Study of an outbreak of jaundice in Rajshahi, Bangladesh: a sociodemographic and clinical manifestation
Published in Biomedical Research
Jaundice is a problem that affects people worldwide [1]. In 2016, all 194 member countries of the World Health Organization (WHO) met the public health goal of eliminating viral hepatitis by 2030. However, as of 2024, only a few countries are
trying to reach this goal [2].
Jaundice symptoms are waterborne diseases caused by hepatitis A virus (HAV) and hepatitis E virus (HEV) [3]. Previously, an outbreak of jaundice was detected to be widespread among Rohingya refugees in Cox’s
Bazar, Bangladesh, in early 2018, where a total of 206 patients were jaundice positive out of 275 samples due to HAV [4]. According to the 2016 WHO database, 7134 people died from hepatitis A worldwide, accounting for 0.5% of the mortality
due to viral hepatitis [5]. Srinivasan et al. [6] reported an outbreak of hepatitis A-related jaundice in 58 children in South India between April and August 2019. These viruses primarily spread in areas where health sanitation conditions
are poor and where there is a lack of safe food and drinking water supplies. Jaundice is often challenging to diagnose purely through physical tests [7] because it is associated with a variety of underlying pathologies, hemolytic disorders, bile duct obstructions, and liver diseases [8]. Food habits and dietary practices are also associated with jaundice [9]. Furthermore, several studies have reported that the pathogenic aspects of jaundice cause an imbalance in the gut microbiota [10, 11].

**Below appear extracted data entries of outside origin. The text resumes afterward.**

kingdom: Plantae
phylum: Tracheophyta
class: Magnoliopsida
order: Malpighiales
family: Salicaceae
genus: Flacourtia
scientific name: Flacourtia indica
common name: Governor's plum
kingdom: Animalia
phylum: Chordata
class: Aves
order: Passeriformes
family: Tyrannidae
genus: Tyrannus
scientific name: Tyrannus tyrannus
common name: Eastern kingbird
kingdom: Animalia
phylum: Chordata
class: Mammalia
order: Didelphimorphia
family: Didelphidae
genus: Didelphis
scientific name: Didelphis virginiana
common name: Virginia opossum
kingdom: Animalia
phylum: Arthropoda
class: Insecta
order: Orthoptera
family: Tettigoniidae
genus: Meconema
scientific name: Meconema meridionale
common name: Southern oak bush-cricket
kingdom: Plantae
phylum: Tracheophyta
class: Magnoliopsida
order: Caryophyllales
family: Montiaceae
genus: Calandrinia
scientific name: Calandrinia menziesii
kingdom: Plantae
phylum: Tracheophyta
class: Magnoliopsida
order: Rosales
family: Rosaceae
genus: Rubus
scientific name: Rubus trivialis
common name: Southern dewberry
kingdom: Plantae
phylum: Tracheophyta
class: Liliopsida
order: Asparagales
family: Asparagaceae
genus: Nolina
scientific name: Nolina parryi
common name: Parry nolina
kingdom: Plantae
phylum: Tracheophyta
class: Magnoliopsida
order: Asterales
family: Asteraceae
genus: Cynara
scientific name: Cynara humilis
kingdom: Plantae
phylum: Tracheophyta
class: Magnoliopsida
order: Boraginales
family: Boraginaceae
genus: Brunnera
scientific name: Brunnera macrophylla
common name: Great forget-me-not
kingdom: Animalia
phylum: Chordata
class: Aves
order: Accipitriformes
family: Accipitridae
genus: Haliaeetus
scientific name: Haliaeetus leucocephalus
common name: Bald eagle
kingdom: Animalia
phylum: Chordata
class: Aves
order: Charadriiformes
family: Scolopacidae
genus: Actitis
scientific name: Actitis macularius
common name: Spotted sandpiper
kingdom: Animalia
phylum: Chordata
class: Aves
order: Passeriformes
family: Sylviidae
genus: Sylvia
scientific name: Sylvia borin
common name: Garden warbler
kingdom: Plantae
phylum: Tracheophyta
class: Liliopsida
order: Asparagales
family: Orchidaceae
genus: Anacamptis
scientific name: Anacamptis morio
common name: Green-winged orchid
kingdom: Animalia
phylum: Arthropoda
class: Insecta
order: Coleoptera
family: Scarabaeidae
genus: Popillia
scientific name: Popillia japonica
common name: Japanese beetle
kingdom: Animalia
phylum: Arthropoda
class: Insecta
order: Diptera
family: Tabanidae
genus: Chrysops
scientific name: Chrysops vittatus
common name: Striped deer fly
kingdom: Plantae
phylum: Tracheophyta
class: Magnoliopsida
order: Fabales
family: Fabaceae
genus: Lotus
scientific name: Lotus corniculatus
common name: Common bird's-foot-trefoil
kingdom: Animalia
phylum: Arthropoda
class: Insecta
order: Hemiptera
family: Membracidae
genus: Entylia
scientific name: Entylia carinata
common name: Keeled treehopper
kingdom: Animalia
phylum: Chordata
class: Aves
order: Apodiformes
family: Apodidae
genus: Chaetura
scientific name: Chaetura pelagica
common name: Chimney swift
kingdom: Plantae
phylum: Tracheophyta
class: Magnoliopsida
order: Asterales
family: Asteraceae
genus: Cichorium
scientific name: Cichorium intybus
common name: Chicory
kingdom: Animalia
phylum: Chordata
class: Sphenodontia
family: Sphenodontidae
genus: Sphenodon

Additionally, more than 240 million people are recurrently infected with hepatitis B virus (HBV) and are at risk for liver failure or liver cancer [12]. Hepatitis E virus (HEV) causes an estimated 70,000 deaths each year as the accurate global burden of disease [13]. The prevalence of jaundice in children is high, with an estimated 80% of individuals affected during their first week of life [14]. HEV infection is endemic in Asia and many parts of Africa and is caused by acute hepatitis [15, 16]. In general, fewer than 1% of patients with clinical HEV die, but the case fatality rate among pregnant women is 6–20% [17]. Several studies have investigated HEV transmission to neonates born to mothers who often die from complications [18–20]. Hepatitis was previously considered a significant cause of maternal or neonatal mortality worldwide [21, 22]. Fatal outbreaks of jaundice during pregnancy during the twentieth century became serologically established as hepatitis E in Southern and Central Asia, Eastern Europe, and the rest of Africa [23, 24]. Autopsy studies revealed that 42% of maternal mortality in southern India and India was attributable to acute viral hepatitis [25]. In 2008, clusters of jaundice outbreaks were reported in a civic center, Ahmedabad, India, where 233 hepatitis patients were detected [26]. Kumar et al. [27] reported that HEV caused a jaundice outbreak in Punjab, India, with a 3.6% attack rate and 1 death among 159 cases. There are numerous studies on jaundice worldwide. To the best of our knowledge, there are no sufficient reports about jaundice symptom outbreaks in the Rajshahi division, Bangladesh. Therefore, the present study aimed to comprehensively understand the multifaceted nature of jaundice outbreaks. Moreover, we studied the diagnostic challenges of the hepatitis A virus and devised effective strategies for preventing manifestations in the region of Rajshahi, Bangladesh.